Due to increasingly difficult behaviour in school – which is now very much spilling over into our home life – my partner and I have been reassessing our son and the behaviour we are facing and we have concluded that he does indeed suffer from Reactive attachment disorder (RAD). This has resulted in me thinking back over our adoption process and how we dealt with the information being presented to us, information which is now evidently appropriate and true. Yet information that at the time we could be somewhat dissmissive of – even after further research on the topics being raised.
On reflection I think it’s fair to say that we were quite simply in denial and it is a denial that has continued well into placement.
Athough we could very quickly see that our son was troubled and that we were dealing with some very challenging behaviour, we put it down to anger brought about from the trauma he had suffered or from being removed from a secure, long term foster placement and it has taken us a good while to open ourselves up and to stop denying the full reality of our family,
And I am wondering if that denial is typical of many adopters? I think it is often a very difficult path that leads to adoption and for some adopters it is a last opportunity to become a parent. Consequently that desire to parent possibly overrides all else and whilst being processed I feel we could be subconsciously denyng anything which could get in the way of us becoming the family we so desperately want to be.
All new adopters are repeatedly and relentlessly warned by social services of the issues that the children in their care could have – or indeed are likely to have – and in many cases when it gets to the matching process there can be clear information about our potential children presented to us that I guess we allow ourselves to doubt. In theory there are no secrets and all the known facts are laid out before us – and indeed information about what could be unknown. This is all information that could possibly have most of us running for the hills, yet we don’t run, we hold fast.
I remember clearly thinking ‘but they are just kids and kids are kids’, ‘The social workers are making too much of this’, ‘they need to exaggerate, to present the worse case scenario’, and more incredibly ‘we can handle it’ without truly knowing what it would be that we would need to handle.
In our case there was in fact a professional diagnoses (RAD for both our sons) that we were very willing to question because of factors that we felt discredited it – in our defence this did include our sons family finder and social worker saying that they felt the diagnoses to be ‘surprising’ and to be fair to them we do still feel that the diagnoses for our older son to be totally wrong.
I am not saying that we ignorantly blanked out the information put before us, I think we were just somewhat selective in how we allowed it to impact on us and our decision making. I think we were in denial.
I think it is fair to say that it is a rare adopter who can knowingly and willingly take on a physically disabled or a severely disturbed child, most of the rest of us may not be looking for ‘perfection’ when it comes to the children we chose, but in fact I am pretty sure we are hopeful of a child who will be physically and mentally healthy – and this is regardless of being told that it may be a rarity amongst adopted children nowadays.

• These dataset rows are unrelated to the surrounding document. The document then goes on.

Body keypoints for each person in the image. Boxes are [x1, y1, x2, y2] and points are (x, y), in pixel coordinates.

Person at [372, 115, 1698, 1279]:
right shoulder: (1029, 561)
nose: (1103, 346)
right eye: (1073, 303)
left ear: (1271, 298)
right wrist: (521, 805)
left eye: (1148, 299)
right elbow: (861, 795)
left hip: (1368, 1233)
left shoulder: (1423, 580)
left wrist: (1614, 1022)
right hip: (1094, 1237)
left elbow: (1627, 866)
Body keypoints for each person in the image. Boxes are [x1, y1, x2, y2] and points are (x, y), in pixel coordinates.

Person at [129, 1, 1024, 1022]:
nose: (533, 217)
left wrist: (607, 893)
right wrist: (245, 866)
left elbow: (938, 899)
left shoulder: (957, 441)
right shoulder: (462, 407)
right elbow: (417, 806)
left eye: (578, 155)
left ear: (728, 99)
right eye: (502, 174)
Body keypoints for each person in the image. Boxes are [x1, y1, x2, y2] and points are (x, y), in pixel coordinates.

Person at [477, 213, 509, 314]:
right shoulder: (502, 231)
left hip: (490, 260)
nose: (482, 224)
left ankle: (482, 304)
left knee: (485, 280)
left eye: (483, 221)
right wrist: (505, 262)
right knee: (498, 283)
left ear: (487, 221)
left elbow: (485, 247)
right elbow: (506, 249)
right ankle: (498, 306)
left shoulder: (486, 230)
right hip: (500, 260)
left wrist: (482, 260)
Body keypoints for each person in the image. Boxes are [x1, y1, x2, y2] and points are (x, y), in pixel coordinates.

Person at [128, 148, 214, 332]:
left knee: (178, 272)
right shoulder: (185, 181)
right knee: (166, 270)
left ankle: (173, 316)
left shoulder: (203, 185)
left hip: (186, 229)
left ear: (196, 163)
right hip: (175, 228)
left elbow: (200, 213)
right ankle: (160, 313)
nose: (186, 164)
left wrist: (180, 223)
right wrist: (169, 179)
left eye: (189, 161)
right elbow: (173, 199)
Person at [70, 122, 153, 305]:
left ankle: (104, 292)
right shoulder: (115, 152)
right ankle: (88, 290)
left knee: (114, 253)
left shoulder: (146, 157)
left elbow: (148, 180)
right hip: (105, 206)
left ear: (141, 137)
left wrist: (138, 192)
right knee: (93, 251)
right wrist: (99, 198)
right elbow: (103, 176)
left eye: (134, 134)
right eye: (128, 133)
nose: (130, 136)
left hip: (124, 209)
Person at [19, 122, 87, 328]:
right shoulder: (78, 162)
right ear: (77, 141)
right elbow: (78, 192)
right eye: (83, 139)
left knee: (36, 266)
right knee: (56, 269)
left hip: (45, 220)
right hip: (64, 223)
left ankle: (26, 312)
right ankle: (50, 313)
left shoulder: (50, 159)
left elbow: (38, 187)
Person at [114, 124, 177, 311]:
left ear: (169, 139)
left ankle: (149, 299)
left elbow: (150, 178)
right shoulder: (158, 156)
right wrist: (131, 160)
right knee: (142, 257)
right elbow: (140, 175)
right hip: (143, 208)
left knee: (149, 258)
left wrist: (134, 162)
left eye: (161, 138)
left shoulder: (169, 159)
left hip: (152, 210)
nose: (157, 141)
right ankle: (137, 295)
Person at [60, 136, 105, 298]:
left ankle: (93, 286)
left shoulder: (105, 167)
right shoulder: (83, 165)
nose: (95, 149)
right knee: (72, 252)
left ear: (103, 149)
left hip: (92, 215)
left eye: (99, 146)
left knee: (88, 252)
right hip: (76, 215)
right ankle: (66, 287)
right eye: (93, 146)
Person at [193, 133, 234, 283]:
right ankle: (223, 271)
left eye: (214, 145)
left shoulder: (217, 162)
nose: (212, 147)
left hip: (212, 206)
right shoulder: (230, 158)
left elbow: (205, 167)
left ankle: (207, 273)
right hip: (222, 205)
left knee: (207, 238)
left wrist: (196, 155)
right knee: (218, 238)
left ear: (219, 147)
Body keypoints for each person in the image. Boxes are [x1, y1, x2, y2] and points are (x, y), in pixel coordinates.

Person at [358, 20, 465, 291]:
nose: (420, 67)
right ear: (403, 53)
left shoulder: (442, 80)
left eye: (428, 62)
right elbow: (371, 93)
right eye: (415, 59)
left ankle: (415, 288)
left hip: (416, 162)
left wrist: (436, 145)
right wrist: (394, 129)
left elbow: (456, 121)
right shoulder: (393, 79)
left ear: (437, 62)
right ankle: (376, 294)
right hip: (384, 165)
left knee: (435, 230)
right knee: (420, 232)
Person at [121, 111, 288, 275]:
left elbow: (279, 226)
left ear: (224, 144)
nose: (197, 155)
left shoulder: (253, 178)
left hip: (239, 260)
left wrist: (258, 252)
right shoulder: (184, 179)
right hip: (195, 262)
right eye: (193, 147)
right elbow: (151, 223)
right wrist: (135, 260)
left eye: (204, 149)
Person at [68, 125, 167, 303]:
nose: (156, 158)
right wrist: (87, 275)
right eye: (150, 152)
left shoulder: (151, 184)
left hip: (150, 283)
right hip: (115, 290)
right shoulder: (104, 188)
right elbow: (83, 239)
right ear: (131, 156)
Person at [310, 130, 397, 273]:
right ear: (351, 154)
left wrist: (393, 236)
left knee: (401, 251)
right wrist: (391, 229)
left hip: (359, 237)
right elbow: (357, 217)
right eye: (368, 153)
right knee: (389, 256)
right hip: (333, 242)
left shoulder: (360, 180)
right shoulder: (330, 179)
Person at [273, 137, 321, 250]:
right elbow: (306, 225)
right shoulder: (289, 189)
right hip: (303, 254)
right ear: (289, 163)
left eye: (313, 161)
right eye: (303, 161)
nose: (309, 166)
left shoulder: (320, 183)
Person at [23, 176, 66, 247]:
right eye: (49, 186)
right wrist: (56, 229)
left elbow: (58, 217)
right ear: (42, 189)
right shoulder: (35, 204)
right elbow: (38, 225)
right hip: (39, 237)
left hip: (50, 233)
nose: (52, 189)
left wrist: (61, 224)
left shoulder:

As was the case for us, I think possibly those adopters who feel that they are willing to take on children with (what we see as manageable) issues, do so with a belief that the impact will be minimal and that all will be OK.
Not blindly – but hopefully.
On reflection I tthink that all of this denial is a wonderful thing, because without it I fear that so many of us would not be the families that we are.
Our children move in, we become a family and the love and the bond develops and grows. They become part of us They are our children and then whatever reality we are faced with, we deal with – as any parent would.
Just as the vast majority of birth parents would never turn away from their child if the child became ill or disabled or very challenging – neither do the vast majority of adopters.
We are there for our children, we learn to understand their problems, to understand their needs, we learn to be the parent we need to be.
We learn that it doesn’t matter that they are not ‘perfect’ , they are ours and they come as they are and we are a family that is meant to be.
Don’t get me wrong, we did not deny our son had issues, there was just an instinctive desire to ‘play them down’, regardless we still had to learn to parent therapeutically and to give him the special care he requires. The only difference now is that we have to acknowledge that it is likely to be a much longer road ahead of us than we thought we were on – and that is perfectly OK.
P.S. I am very aware that many reading this will not relate on any level and I stress that the blog is about my experience as an adopter and my assumption that it could also be true for many, many others.